Replication in a larger population and research to investigate the impact of coadministration of antipsychotics alongside pramipexole.
This trial is registered as ISRCTN72151939 and EudraCT 2018-2869-18.
This award was funded by the National Institute for Health and Care Research (NIHR) Health Technology Assessment programme (NIHR award ref: 16/154/01) and is published in full in ; Vol. 29, No. 21. See the NIHR Funding and Awards website for further award information.
目前英国国家卫生与临床优化研究所(National Institute for Health and Care Excellence)指南中推荐用于治疗双相抑郁的选择有限。在两项针对此类患者的小型试点研究中,普拉克索已被证明可改善情绪症状。

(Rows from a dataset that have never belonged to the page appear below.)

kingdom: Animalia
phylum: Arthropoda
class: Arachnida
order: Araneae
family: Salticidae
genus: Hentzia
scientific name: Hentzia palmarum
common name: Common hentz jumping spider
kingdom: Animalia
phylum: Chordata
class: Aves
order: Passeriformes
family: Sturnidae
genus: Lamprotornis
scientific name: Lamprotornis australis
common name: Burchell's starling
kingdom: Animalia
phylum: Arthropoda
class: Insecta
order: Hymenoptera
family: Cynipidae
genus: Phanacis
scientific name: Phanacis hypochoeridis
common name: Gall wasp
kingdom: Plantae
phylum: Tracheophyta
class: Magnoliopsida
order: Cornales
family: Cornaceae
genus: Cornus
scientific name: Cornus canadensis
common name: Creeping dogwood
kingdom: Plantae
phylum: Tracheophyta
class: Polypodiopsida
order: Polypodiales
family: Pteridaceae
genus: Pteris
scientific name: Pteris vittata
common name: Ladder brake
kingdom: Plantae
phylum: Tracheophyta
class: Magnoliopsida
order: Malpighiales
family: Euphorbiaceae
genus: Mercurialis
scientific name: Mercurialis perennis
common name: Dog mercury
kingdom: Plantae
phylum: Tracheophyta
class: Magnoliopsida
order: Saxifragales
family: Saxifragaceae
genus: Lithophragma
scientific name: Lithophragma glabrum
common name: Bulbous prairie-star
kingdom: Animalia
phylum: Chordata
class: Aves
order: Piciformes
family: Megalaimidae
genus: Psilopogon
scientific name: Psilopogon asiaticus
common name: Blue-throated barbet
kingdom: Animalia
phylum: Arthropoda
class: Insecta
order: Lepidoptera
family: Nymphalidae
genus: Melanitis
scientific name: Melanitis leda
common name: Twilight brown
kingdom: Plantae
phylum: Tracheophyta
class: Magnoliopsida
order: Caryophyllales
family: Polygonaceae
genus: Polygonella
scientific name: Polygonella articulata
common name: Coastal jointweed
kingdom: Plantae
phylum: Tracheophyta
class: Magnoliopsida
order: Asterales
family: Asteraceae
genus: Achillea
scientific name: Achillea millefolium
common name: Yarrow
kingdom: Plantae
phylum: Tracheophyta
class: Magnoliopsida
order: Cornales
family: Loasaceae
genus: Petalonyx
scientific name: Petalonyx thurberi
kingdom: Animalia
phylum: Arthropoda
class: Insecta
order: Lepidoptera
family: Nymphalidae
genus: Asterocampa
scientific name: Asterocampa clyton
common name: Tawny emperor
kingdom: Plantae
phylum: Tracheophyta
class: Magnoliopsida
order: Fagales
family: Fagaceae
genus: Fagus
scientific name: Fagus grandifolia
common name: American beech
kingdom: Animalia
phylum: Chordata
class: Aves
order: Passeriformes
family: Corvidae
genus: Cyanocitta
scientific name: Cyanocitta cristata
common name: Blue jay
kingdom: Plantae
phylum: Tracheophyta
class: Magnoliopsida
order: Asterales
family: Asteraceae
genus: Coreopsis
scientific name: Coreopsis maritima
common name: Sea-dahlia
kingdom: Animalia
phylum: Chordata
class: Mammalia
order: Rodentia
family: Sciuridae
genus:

主要目的:评估在12周内,与安慰剂相比,普拉克索联合常规心境稳定剂对难治性双相抑郁患者的临床疗效。次要目的:评估普拉克索在48周内对情绪和焦虑、心理社会功能、成本效益以及安全性和耐受性的影响。
多中心、随机、安慰剂对照试验,将普拉克索与安慰剂除标准治疗的心境稳定剂外进行比较。在研究期间,临床医生、研究人员和参与者均处于盲态。随机分组前有预随机化阶段(根据需要调整抗精神病药物或开始使用心境稳定剂)。从随机分组到第52周,每周进行在线情绪和焦虑评估,并定期进行心理社会功能、生活质量和医疗资源利用评估。
英格兰和苏格兰的21个国民保健服务信托基金和健康委员会。
年龄在18岁及以上、诊断为难治性双相抑郁且目前接受二级心理健康服务的患者。目标是随机分配290名参与者。
普拉克索或匹配的安慰剂,每日口服一次,根据疗效和耐受性从0.25毫克滴定至最大2.5毫克(盐重量)。
抑郁——抑郁症状快速量表;焦虑——广泛性焦虑障碍7项量表;心理社会功能——工作和社会适应量表;轻躁狂/躁狂——阿尔特曼躁狂自评量表;耐受性——药物治疗满意度问卷;幸福感和生活质量——欧洲五维健康量表(EuroQol-5 Dimensions)、五级版本、成人ICEpop能力量表和牛津能力问卷——心理健康工具。
39名参与者被随机分组(18名接受普拉克索,21名接受安慰剂),36名提供了主要分析数据。与安慰剂相比,普拉克索在12周时导致抑郁症状有更大程度的减轻[4.4(4.8)对2.1(5.1)]:差异为中等大小(=-0.72)但无统计学意义(95%置信区间-0.4至6.3;=0.087)。普拉克索对次要结局有一些统计学上显著的积极影响(36周时抑郁症状减轻、试验结束时的缓解率和缓解反应率、心理社会功能)。普拉克索与轻躁狂/躁狂症状发生率增加相关,但与抗精神病药物联合使用时这种情况似乎有所减少。普拉克索的总体耐受性良好。与健康相关的生活质量和能力幸福感有显著年度改善,且有降低健康和社会护理成本的趋势。
由于在新冠疫情期间招募且试验提前结束,样本量小且随访期可变。参与者仅限于接受二级心理健康服务的患者。所有评估仅提供英文版本。
由于在主要疗效结局指标上普拉克索与安慰剂之间无显著差异,因此不建议改变临床实践。然而,有证据表明普拉克索对情绪、心理社会功能和生活质量有积极影响。
在更大规模人群中重复研究,并研究抗精神病药物与普拉克索联合使用的影响。
本试验注册为ISRCTN72151939和EudraCT 2018 - 2869 - 18。
本奖项由英国国家卫生与保健研究机构(NIHR)卫生技术评估项目资助(NIHR奖项编号:16/154/01),并全文发表于;第29卷,第21期。有关进一步的奖项信息,请参阅NIHR资助和奖项网站。